* **Problem requirements**
Count how many lines of the material contain the string "histopathology", then give that number and nothing more.
The data Start Marker
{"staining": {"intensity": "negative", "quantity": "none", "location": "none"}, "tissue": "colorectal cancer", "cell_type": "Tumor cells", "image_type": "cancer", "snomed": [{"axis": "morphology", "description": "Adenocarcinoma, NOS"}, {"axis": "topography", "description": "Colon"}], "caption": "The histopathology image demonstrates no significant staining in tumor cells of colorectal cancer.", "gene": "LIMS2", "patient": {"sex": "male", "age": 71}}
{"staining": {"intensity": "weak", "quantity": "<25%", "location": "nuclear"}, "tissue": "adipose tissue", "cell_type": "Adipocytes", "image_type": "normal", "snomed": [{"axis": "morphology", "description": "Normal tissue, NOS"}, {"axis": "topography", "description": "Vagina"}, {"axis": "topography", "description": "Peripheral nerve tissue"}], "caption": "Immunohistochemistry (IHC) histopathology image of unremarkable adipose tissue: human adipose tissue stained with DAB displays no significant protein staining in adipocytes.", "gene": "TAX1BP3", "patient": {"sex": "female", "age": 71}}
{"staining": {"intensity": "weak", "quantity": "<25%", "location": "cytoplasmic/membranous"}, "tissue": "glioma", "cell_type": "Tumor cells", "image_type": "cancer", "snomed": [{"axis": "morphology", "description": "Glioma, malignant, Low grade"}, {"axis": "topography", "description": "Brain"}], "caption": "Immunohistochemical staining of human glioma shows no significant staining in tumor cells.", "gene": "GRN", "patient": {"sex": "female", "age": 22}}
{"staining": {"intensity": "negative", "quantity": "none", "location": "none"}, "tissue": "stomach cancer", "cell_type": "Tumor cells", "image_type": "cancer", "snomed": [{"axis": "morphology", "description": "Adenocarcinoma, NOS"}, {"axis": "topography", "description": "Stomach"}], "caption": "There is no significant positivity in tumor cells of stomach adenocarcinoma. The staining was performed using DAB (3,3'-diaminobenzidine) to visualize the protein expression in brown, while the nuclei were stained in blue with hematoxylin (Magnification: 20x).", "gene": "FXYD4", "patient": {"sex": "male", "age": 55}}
The data End Marker
* **Result**
2